Marketplace Scratch Pad

Bogus number?

Scott Jagow Jun 17, 2009

The one number that gets repeated over and over in the health care debate is: 47 million Americans have no health insurance. But if you break that number down a bit, you realize that it is a very misleading statistic.

Let’s start with the “unenthusiastic uninsured“. That’s a quote from Stephen Malanga of Real Clear Markets:

Among this group are people called ‘invincibles’ in industry slang, that is, well-employed, healthy twenty and thirty-something adults who think medical insurance–even just co-pays for employer-provided plans–is a waste of money.

Meanwhile others, mostly low-income uninsured, have remained ignorant of expanding government programs designed to help them–often despite extensive outreach programs by government agencies and health advocates. Others apparently can’t be bothered going through the bureaucracy to enroll in these subsidized programs. Instead, they just do what they’ve always done if they or their kids get sick–head to the local emergency room knowing they’ll get treatment that someone will pay for.

Malanga points out that the stories we hear most are about those who want health insurance but can’t get it. But what about those who can afford insurance but don’t want it?

A study two years ago by Urban Institute scholars found that 19 percent of the uninsured in America, or roughly nine million people, were in households earning more than three times the poverty level, which the study broadly defined as income high enough to afford unsubsidized insurance. About two-thirds of this group was childless adults who only needed insurance for themselves.

Another six million of the uninsured earned between 200 percent and 300 percent of the federal poverty level.
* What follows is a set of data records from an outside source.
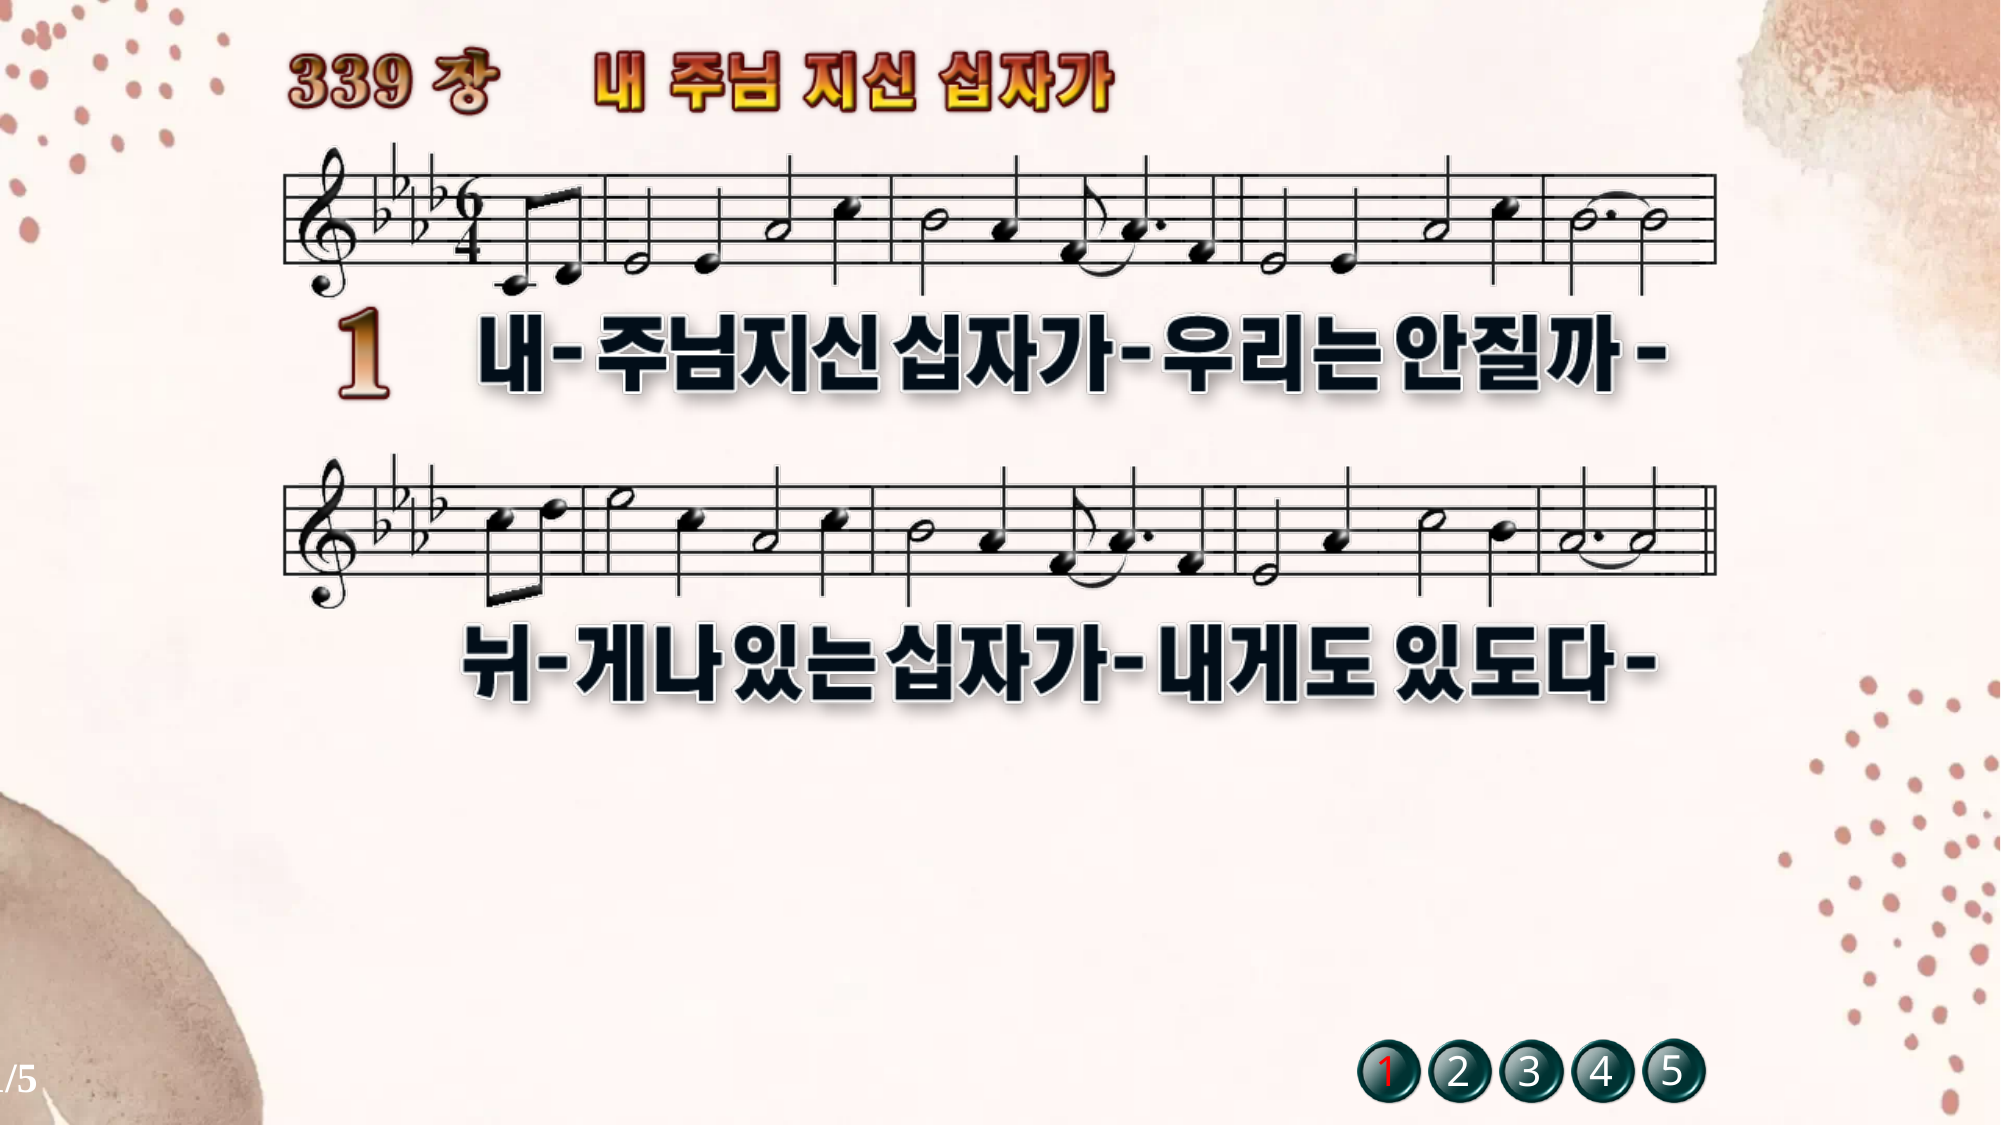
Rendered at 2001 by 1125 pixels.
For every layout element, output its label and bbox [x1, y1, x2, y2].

text_box [1639, 1034, 1709, 1106]
text_box [1496, 1035, 1567, 1106]
picture [0, 0, 2001, 1125]
text_box [1354, 1035, 1424, 1106]
text_box [1568, 1035, 1638, 1106]
text_box [1425, 1035, 1496, 1106]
While that’s not officially considered enough to afford health insurance, it is often enough to pay for health care itself, except under the worst circumstances.
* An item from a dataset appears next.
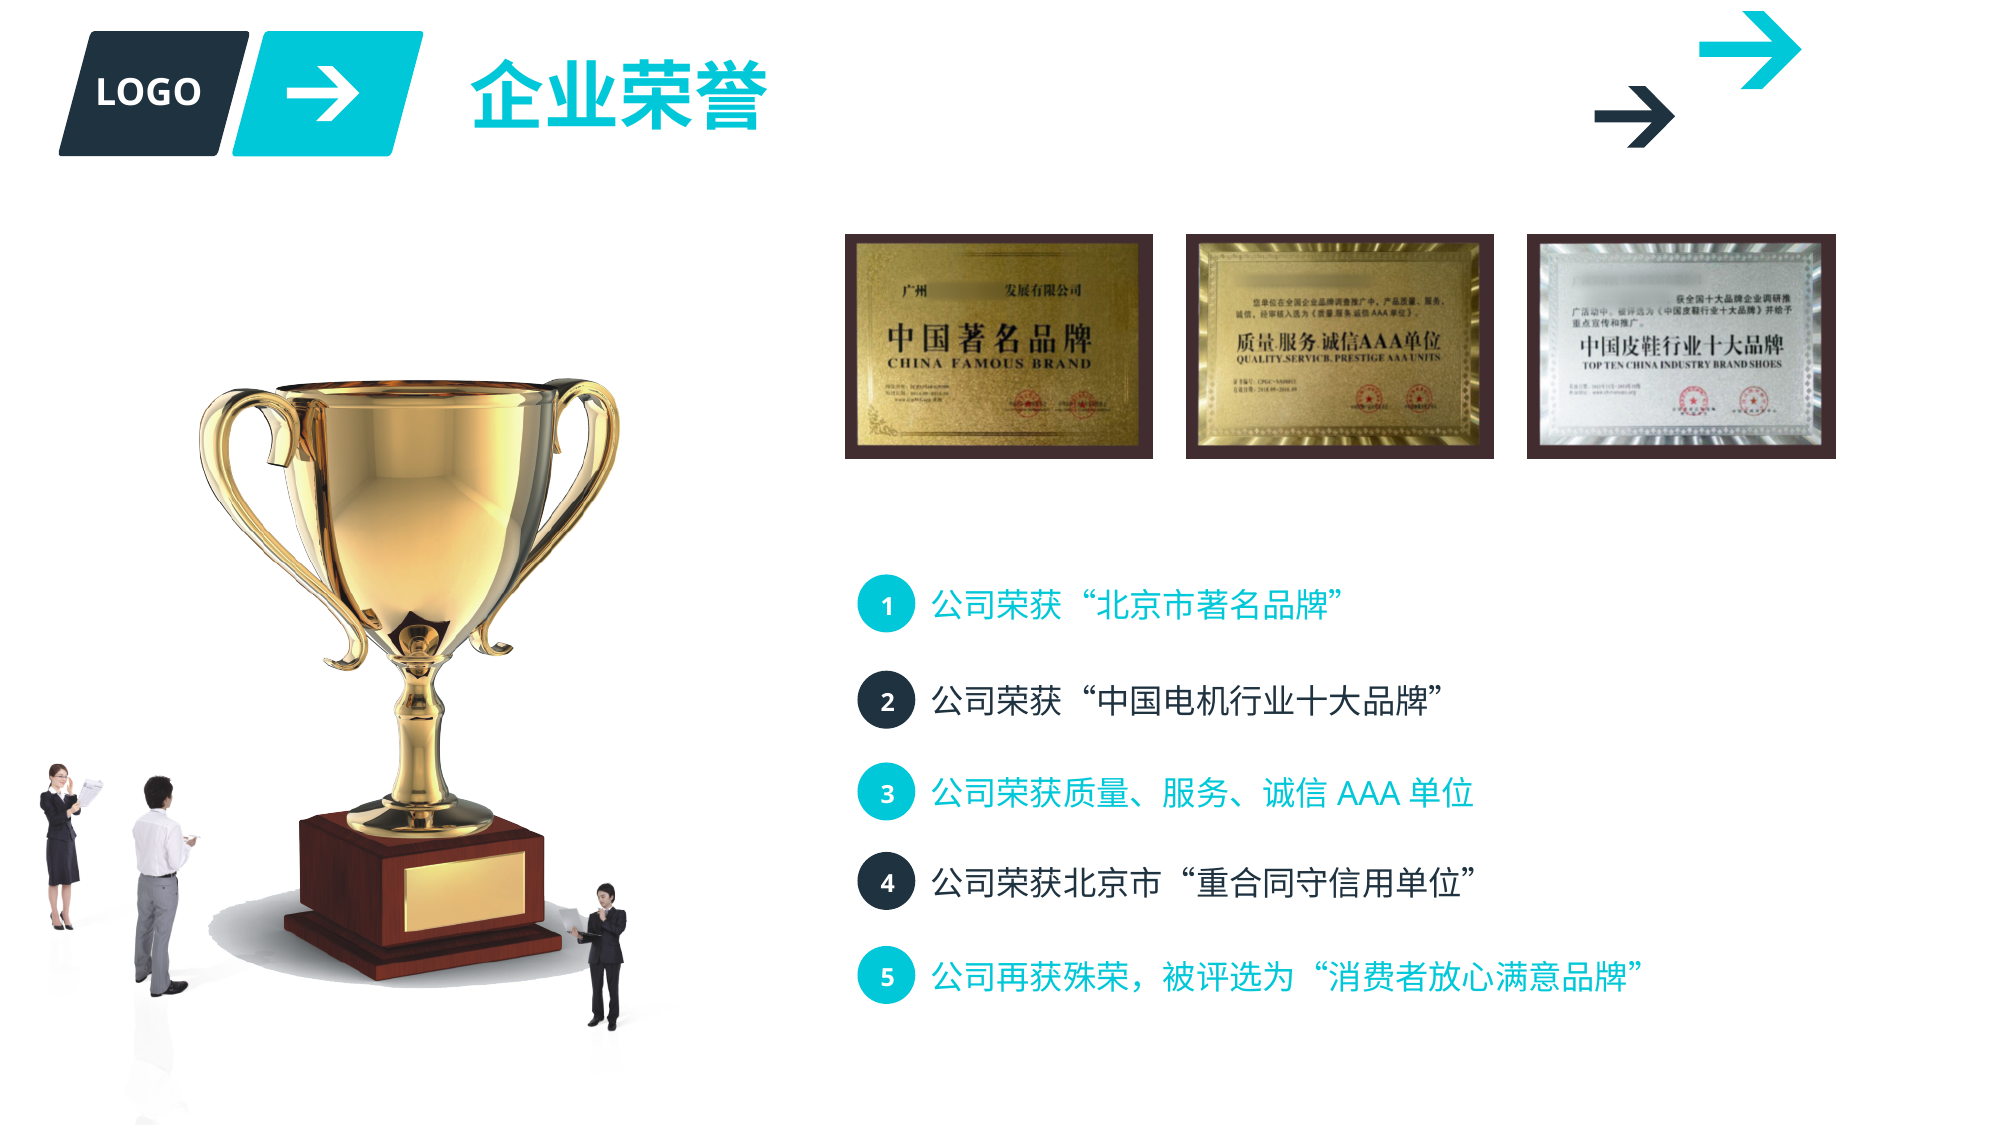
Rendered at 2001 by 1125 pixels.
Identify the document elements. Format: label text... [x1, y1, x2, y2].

University of Michigan economist Mark Perry summarizes it this way:

Bottom Line: If you can afford a cell phone or cable TV, you can afford basic health insurance. In Michigan, you can get basic health insurance through Blue Cross Blue Shield starting at $47.14 per month for those 18-30 years old (about the cost of a basic cell phone plan), and starting at $168.13 per month for another plan for individuals under 65 and families (not too much more than a cable TV plan with premium channels, and about the same as two cells phones at the monthly average of $77).

I’m sure there are many cases where insurance would be much higher than those quotes. But the point is that, as this debate goes along, the focus should be on the areas that need reform, not the drama of anecdotes and not on statistics that sound dramatic but don’t tell the whole story.

By the way, one final group that’s included in the 47 million is non-US citizens. They’re people, of course. They just aren’t US citizens. The Census Bureau estimates they count for about 20% of the 47 million.